Sunday, March 5, 2017

Misha Mengelberg Piet Noordijk Quartet - 2011 - Journey

Misha Mengelberg Piet Noordijk Quartet

01. Driekusman Total Loss 10:26
02. Peer's Counting Song 6:28
03. Journey 14:35
04. Sugar 'N Spice 9:29
05. The Leopard 13:15

Alto Saxophone – Piet Noordijk
Double Bass – Rob Langereis
Drums – Han Bennink
Piano – Misha Mengelberg
Trumpet - Ted Curson (Tracks 4 & 5)

Recently the fifth album in a great series of unique live recordings was released by the former Dutch Jazz Archive (now: MCN) in its series Jazz at the Concertgebouw. Previous releases contained live recordings by Chet Baker ( 1955), Gerry Mulligan ( 1956), J.J. Johnson ( 1957) and Sara Vaughan (1958), all originally recorded by Lou Van Rees, then Dutch most well-known producer. The Mengelberg-Noordijk album is the first one which features a Dutch quartet, a legendary group with had a certain presence: the Misha Mengelberg - Piet Noordijk Quartet.
Front of the booklet of Misha Mengelberg-Piet Noordijk Quartet - Journey ( MCN 1101)

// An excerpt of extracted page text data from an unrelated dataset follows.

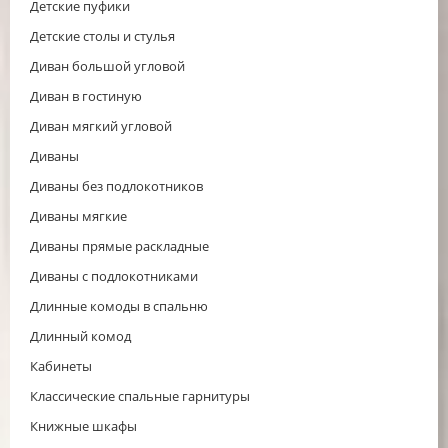
Детские пуфики
Детские столы и стулья
Диван большой угловой
Диван в гостиную
Диван мягкий угловой
Диваны
Диваны без подлокотников
Диваны мягкие
Диваны прямые раскладные
Диваны с подлокотниками
Длинные комоды в спальню
Длинный комод
Кабинеты
Классические спальные гарнитуры
Книжные шкафы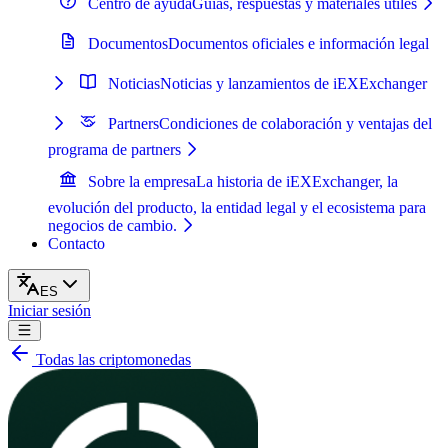
Centro de ayuda
Guías, respuestas y materiales útiles
Documentos
Documentos oficiales e información legal
Noticias
Noticias y lanzamientos de iEXExchanger
Partners
Condiciones de colaboración y ventajas del
programa de partners
Sobre la empresa
La historia de iEXExchanger, la
evolución del producto, la entidad legal y el ecosistema para
negocios de cambio.
Contacto
ES
Iniciar sesión
Todas las criptomonedas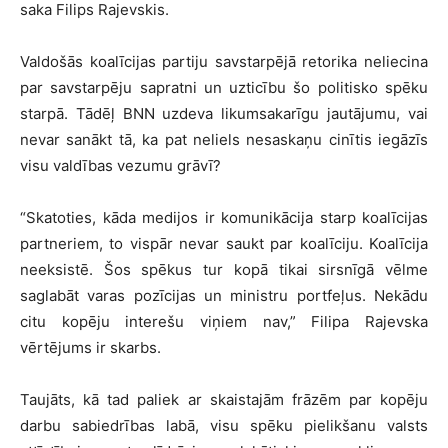
saka Filips Rajevskis.
Valdošās koalīcijas partiju savstarpējā retorika neliecina
par savstarpēju sapratni un uzticību šo politisko spēku
starpā. Tādēļ BNN uzdeva likumsakarīgu jautājumu, vai
nevar sanākt tā, ka pat neliels nesaskaņu cinītis iegāzīs
visu valdības vezumu grāvī?
“Skatoties, kāda medijos ir komunikācija starp koalīcijas
partneriem, to vispār nevar saukt par koalīciju. Koalīcija
neeksistē. Šos spēkus tur kopā tikai sirsnīgā vēlme
saglabāt varas pozīcijas un ministru portfeļus. Nekādu
citu kopēju interešu viņiem nav,” Filipa Rajevska
vērtējums ir skarbs.
Taujāts, kā tad paliek ar skaistajām frāzēm par kopēju
darbu sabiedrības labā, visu spēku pielikšanu valsts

The quartet features some well known Dutch jazz musicians, like Piet Noordijk on alto saxophone, Misha Mengelberg at the piano, Rob Langereis double bass and Han Bennink on drums. On two tracks the US trumpet player Ted Curson, who was guest player in both the Mengelberg-Noordijk group as in the big band, to be scheduled in the second part of the concert: Boy's Big Band. This band, which belonged to the more progressive big bands in Holland in those days, was directed by Boy Edgar and featured, like a real all-star band, the crème de la crème of Dutch jazz ( including Piet Noordijk and saxophone player Theo Loevendie).
During the 1960s, Ben Zwanink explains in the liner notes (both in English and in Dutch), Jazz in Holland was in crisis ...... the interest in jazz was declining; audience numbers were dwindling, many jazz clubs were closing down and the engagements for musicians were few and far between. The Rhythm and Blues and beat music was popular and the youth were labelled here in Holland as Vetkuiven ( or Dijkers particular in Amsterdam) or Nozems and the beat music fans dressed like The Beatles. Jazz music wasn't hip anymore.
Han Bennink ( photo: Provinciale Zeeuwse Courant ( 16th October 1969) (source: Krantenbank Zeeland)

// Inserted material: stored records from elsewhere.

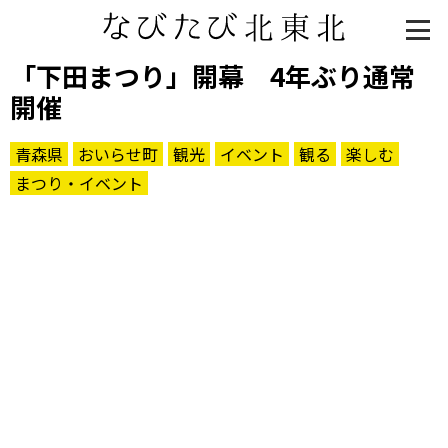
「下田まつり」開幕 4年ぶり通常
開催
青森県
おいらせ町
観光
イベント
観る
楽しむ
まつり・イベント
知る一覧
世界遺産
文化・歴史
パワースポット
ミステリー
観る一覧
桜
花
紅葉
楽しむ一覧
まつり・イベント
聖地
おみやげ・特産
道の駅・産直
鉄道
アウトドア・レジャー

In the 1960s I was a teenager and, although I visited concerts by bands like The Bintangs or the local famed Delta Generation ( they performed in places where the girls were) not really interested in the new popular artists: I didn't hold strong views about, who was the best: The Beatles or the Stones. I joined around 1970 concerts, were improvised music was played by musicians like Willem Breuker, Theo Loevendie, Leo Cuypers, Maarten van Regteren Altena or Willem van Manen, scheduled in places like Goes ( De Veste) and Middelburg (Stadsschouwburg) by the Stichting Nieuwe Muziek. I remember Han Bennink as one of the most striking musicians that came to this part of the Netherlands. I'm sure I didn't understand what they were playing and I didn't know the ins and outs about what happened in the Dutch Jazz scene of the 1960s - see it as reaching puberty - opposing against the establishment.

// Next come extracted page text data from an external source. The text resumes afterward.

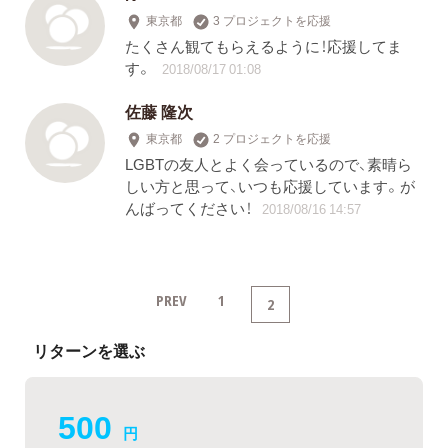
東京都
3 プロジェクトを応援
たくさん観てもらえるように！応援してま
す。
2018/08/17 01:08
佐藤 隆次
東京都
2 プロジェクトを応援
LGBTの友人とよく会っているので、素晴ら
しい方と思って、いつも応援しています。が
んばってください！
2018/08/16 14:57
PREV
1
2
リターンを選ぶ
500
円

The Concertgebouw concert by the Misha Mengelberg-Piet Noordijk Quartet was not the place to be for the young beat and rock and roll generation, but the jazz fans welcomed it. The two leaders of the band Misha Mengelberg and Piet Noordijk were each other's poles apart. Piet Noordijk started his career in the 1950s as an all-round musician, who was fascinated by the music of Charlie Parker. He started his career in the band of his brother Kees who was his eerste en beste leraar ( (my) first and best teacher). He worked with Ger Van Leeuwen, Pia Beck and Frans Poptie before he joined Misha Mengelberg in 1964.